The issue is a userspace mismatch. Fedora 43’s kernel-side KFD and the nightly wheel’s bundled HIP libraries aren’t ABI-compatible.

#The Container Fix

The rocm/pytorch:latest Docker image ships a complete, matched ROCm 7.2.1 userspace stack. With /dev/kfd and /dev/dri passed through:

docker run --rm \
  --device=/dev/kfd --device=/dev/dri \
  --group-add video --group-add render \
  rocm/pytorch:latest \
  python -c "import torch; x=torch.randn(64,64,device='cuda'); print((x@x).mean())"

It works. GPU matmul, no segfault, correct results. The hardware is perfectly capable, it’s purely a host runtime packaging problem.

#OmniVoice on the iGPU

Running OmniVoice inside the ROCm container with GPU acceleration, the first run was disappointing, RTF around 5.97. But most of that was JIT compilation overhead. MIOpen needs to find and compile convolution kernels, and OmniVoice’s HiggsAudio decoder triggers a cascade of workspace allocation warnings on first pass.

After adding a single warmup generation to prime the kernel cache, the numbers changed dramatically:

Config	Load Time	Avg Generation	Avg RTF
No warmup	29.9s	22.5s	5.97
+ warmup, fp16	31.6s	6.86s	1.45
+ warmup, fp16, HF cache mount	2.6s	6.90s	1.47

With cached models and warmed kernels, the iGPU matches CPU performance on this workload. The generation time is nearly identical, around 6.9 seconds average for 8-step voice cloning. The load time drops from 30 seconds to under 3 when you mount ~/.cache/huggingface into the container.

I also tested bf16 (RTF 1.52, slightly worse) and AOTriton experimental attention (no meaningful difference). fp16 is the sweet spot.

#Why GPU Doesn’t Win Here

The fact that GPU roughly matches CPU rather than beating it is worth explaining. OmniVoice’s iterative generation loop runs 8 diffusion steps sequentially, each involving a full forward pass through a transformer backbone with classifier-free guidance (so 2x batch size). On a discrete GPU with dedicated VRAM and high memory bandwidth, this parallelizes well. On Strix Halo’s integrated GPU sharing unified memory with the CPU, the memory bandwidth advantage over CPU inference is modest, the same 218 GB/s LPDDR5X bus serves both.

The real GPU advantage would show at larger batch sizes or longer sequences where the compute-to-memory ratio shifts. For single-utterance generation of short sentences, the CPU’s wider execution resources and lack of PCIe/fabric overhead keep it competitive.

#Practical Takeaway

OmniVoice at 8 diffusion steps produces usable voice-cloned speech in about 6 seconds on this hardware, either CPU natively or GPU via Docker. That’s not interactive-speed TTS, but it’s fast enough for batch generation, content creation, or anywhere you can tolerate a few seconds of latency.
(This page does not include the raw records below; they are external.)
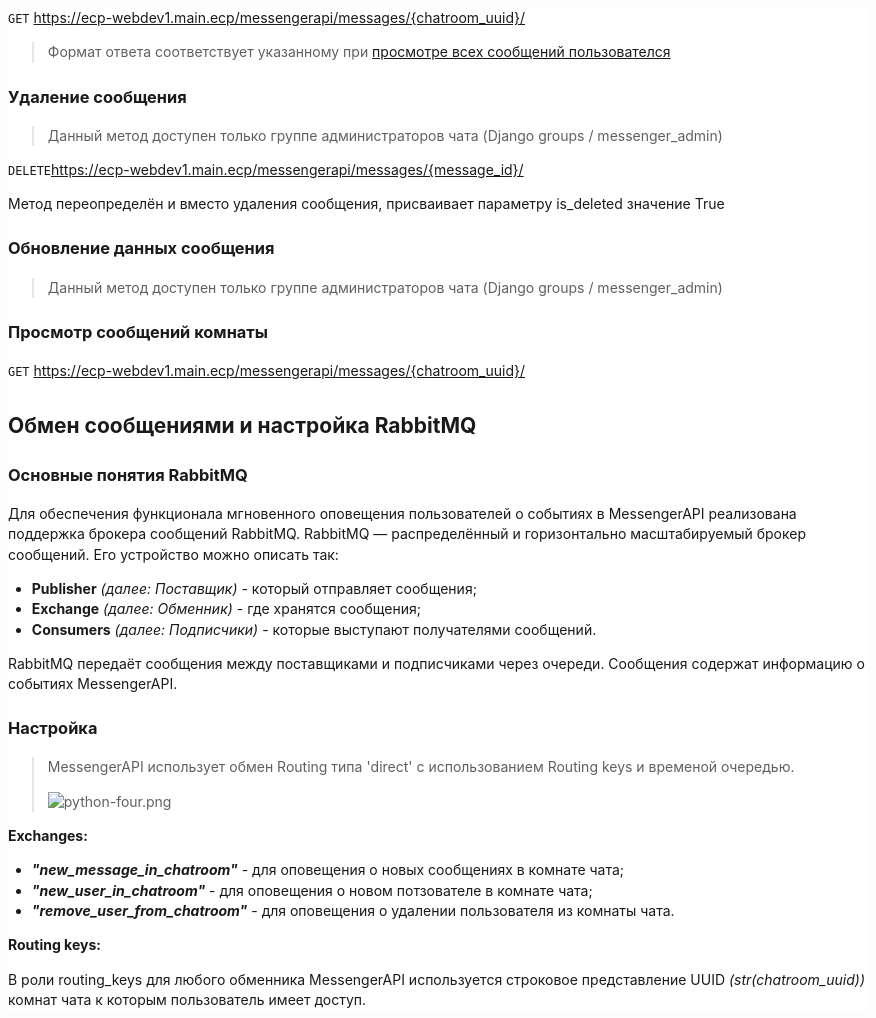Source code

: `GET` https://ecp-webdev1.main.ecp/messengerapi/messages/{chatroom_uuid}/

>Формат ответа соответствует указанному при [просмотре всех сообщений пользователся](#просмотр-всех-сообщений-пользователя)


### Удаление сообщения

> Данный метод доступен только группе администраторов чата (Django groups / messenger_admin)

`DELETE`https://ecp-webdev1.main.ecp/messengerapi/messages/{message_id}/

Метод переопределён и вместо удаления сообщения, присваивает параметру is_deleted значение True 

### Обновление данных сообщения

> Данный метод доступен только группе администраторов чата (Django groups / messenger_admin)

### Просмотр сообщений комнаты

`GET` https://ecp-webdev1.main.ecp/messengerapi/messages/{chatroom_uuid}/

## Обмен сообщениями и настройка RabbitMQ

### Основные понятия RabbitMQ
Для обеспечения функционала мгновенного оповещения пользователей о событиях в MessengerAPI реализована поддержка брокера
сообщений RabbitMQ. RabbitMQ — распределённый и горизонтально масштабируемый брокер сообщений. Его устройство можно 
описать так:

- **Publisher** *(далее: Поставщик)* - который отправляет сообщения;
- **Exchange** *(далее: Обменник)* - где хранятся сообщения;
- **Consumers** *(далее: Подписчики)* - которые выступают получателями сообщений.

RabbitMQ передаёт сообщения между поставщиками и подписчиками через очереди. Сообщения содержат информацию о событиях
MessengerAPI.
### Настройка

>MessengerAPI использует обмен Routing типа 'direct' с использованием Routing keys и временой очередью.
> 
>![python-four.png](src/python-four.png)

**Exchanges:**
- ***"new_message_in_chatroom"*** - для оповещения о новых сообщениях в комнате чата;
- ***"new_user_in_chatroom"*** - для оповещения о новом потзователе в комнате чата;
- ***"remove_user_from_chatroom"*** - для оповещения о удалении пользователя из комнаты чата.

**Routing keys:**   

В роли routing_keys для любого обменника MessengerAPI используется строковое представление UUID *(str(chatroom_uuid))* 
комнат чата к которым пользователь имеет доступ.

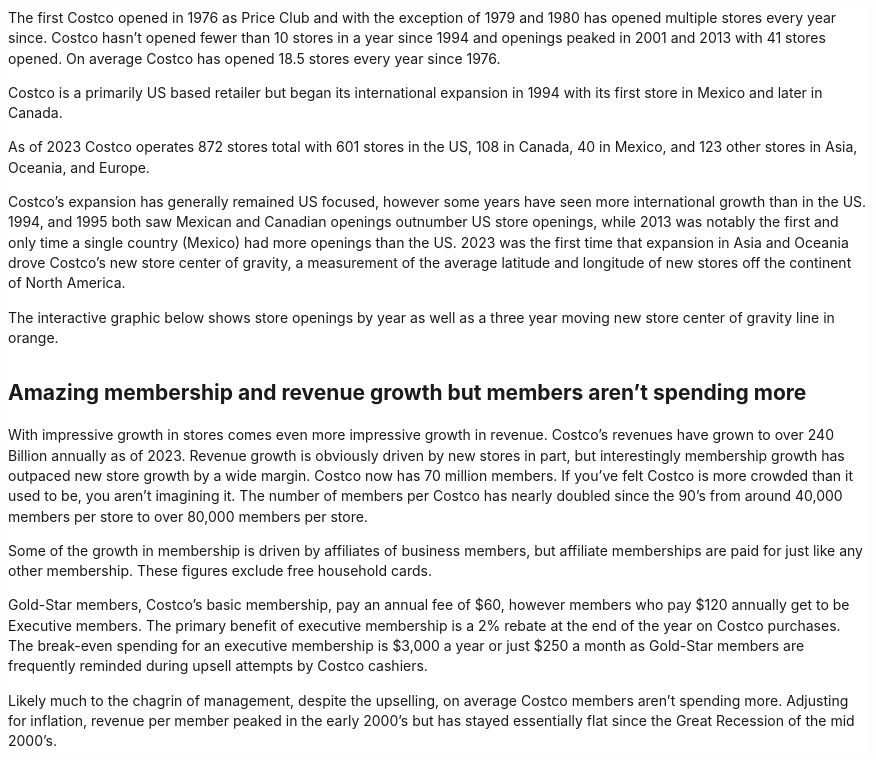 The first Costco opened in 1976 as Price Club and with the exception of 1979 and 1980 has opened multiple stores every year since.  Costco hasn’t opened fewer than 10 stores in a year since 1994 and openings peaked in 2001 and 2013 with 41 stores opened.  On average Costco has opened 18.5 stores every year since 1976.

Costco is a primarily US based retailer but began its international expansion in 1994 with its first store in Mexico and later in Canada.  

As of 2023 Costco operates 872 stores total with 601 stores in the US, 108 in Canada, 40 in Mexico, and 123 other stores in Asia, Oceania, and Europe.

Costco’s expansion has generally remained US focused, however some years have seen more international growth than in the US.  1994, and 1995 both saw Mexican and Canadian openings outnumber US store openings, while 2013 was notably the first and only time a single country (Mexico) had more openings than the US.  2023 was the first time that expansion in Asia and Oceania drove Costco’s new store center of gravity, a measurement of the average latitude and longitude of new stores off the continent of North America.

The interactive graphic below shows store openings by year as well as a three year moving new store center of gravity line in orange.

<iframe title="COSTCO Analysis pre_final" width="800" height="1500" src="https://app.powerbi.com/view?r=eyJrIjoiYmRiNDI0MjUtNjMyYi00YmI2LTk4NWMtMTI2YTIwMjliZjVhIiwidCI6ImRiOTA3NTYwLTZhNDktNDk2Ni1hNzgwLTY5ZDMyODg4NGYwYiIsImMiOjJ9&pageName=ReportSection5ccecb01ea7477038ba1" frameborder="0" allowFullScreen="true"></iframe>


## Amazing membership and revenue growth but members aren’t spending more

With impressive growth in stores comes even more impressive growth in revenue.  Costco’s revenues have grown to over 240 Billion annually as of 2023.  Revenue growth is obviously driven by new stores in part, but interestingly membership growth has outpaced new store growth by a wide margin.  Costco now has 70 million members.  If you’ve felt Costco is more crowded than it used to be, you aren’t imagining it.   The number of members per Costco has nearly doubled since the 90’s from around 40,000 members per store to over 80,000 members per store.

Some of the growth in membership is driven by affiliates of business members, but affiliate memberships are paid for just like any other membership.  These figures exclude free household cards.

Gold-Star members, Costco’s basic membership, pay an annual fee of $60, however members who pay $120 annually get to be Executive members.  The primary benefit of executive membership is a 2% rebate at the end of the year on Costco purchases.  The break-even spending for an executive membership is $3,000 a year or just $250 a month as Gold-Star members are frequently reminded during upsell attempts by Costco cashiers.

Likely much to the chagrin of management, despite the upselling, on average Costco members aren’t spending more.  Adjusting for inflation, revenue per member peaked in the early 2000’s but has stayed essentially flat since the Great Recession of the mid 2000’s.

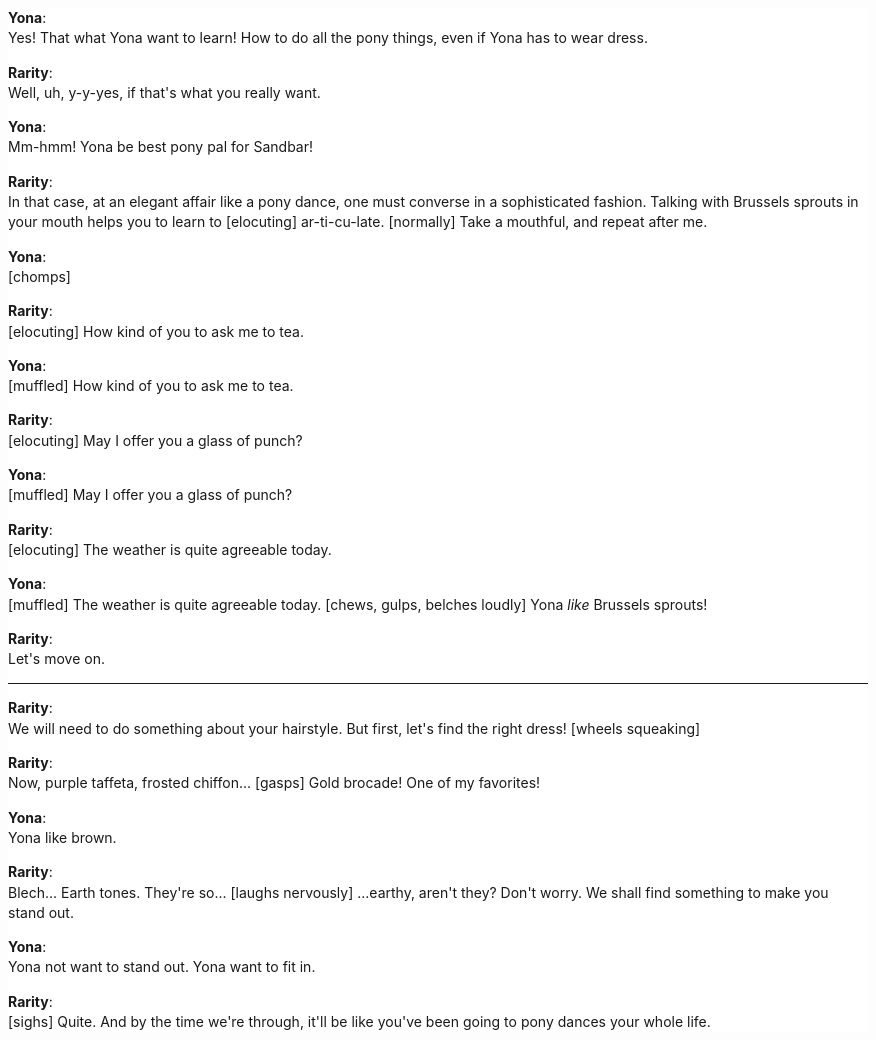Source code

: **Yona**:  
Yes! That what Yona want to learn! How to do all the pony things, even if Yona has to wear dress.

**Rarity**:  
Well, uh, y-y-yes, if that's what you really want.

**Yona**:  
Mm-hmm! Yona be best pony pal for Sandbar!

**Rarity**:  
In that case, at an elegant affair like a pony dance, one must converse in a sophisticated fashion. Talking with Brussels sprouts in your mouth helps you to learn to [elocuting] ar-ti-cu-late. [normally] Take a mouthful, and repeat after me.

**Yona**:  
[chomps]

**Rarity**:  
[elocuting] How kind of you to ask me to tea.

**Yona**:  
[muffled] How kind of you to ask me to tea.

**Rarity**:  
[elocuting] May I offer you a glass of punch?

**Yona**:  
[muffled] May I offer you a glass of punch?

**Rarity**:  
[elocuting] The weather is quite agreeable today.

**Yona**:  
[muffled] The weather is quite agreeable today. [chews, gulps, belches loudly] Yona *like* Brussels sprouts!

**Rarity**:  
Let's move on.

***

**Rarity**:  
We will need to do something about your hairstyle. But first, let's find the right dress!
[wheels squeaking]

**Rarity**:  
Now, purple taffeta, frosted chiffon... [gasps] Gold brocade! One of my favorites!

**Yona**:  
Yona like brown.

**Rarity**:  
Blech... Earth tones. They're so... [laughs nervously] ...earthy, aren't they? Don't worry. We shall find something to make you stand out.

**Yona**:  
Yona not want to stand out. Yona want to fit in.

**Rarity**:  
[sighs] Quite. And by the time we're through, it'll be like you've been going to pony dances your whole life.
The voice cloning quality from a 10-second reference clip is impressive for a model this fast. It captures vocal timbre and cadence well enough that the output is recognizably “that voice” rather than a generic approximation.

For my Strix Halo setup, the practical recommendation is CPU mode with num_step=8 for quick iteration, and the Docker ROCm path when I want to keep the CPU free for other workloads. The model load time penalty in containers is solved by mounting the HF cache, a trick that should be standard practice for any containerized ML workflow on this machine.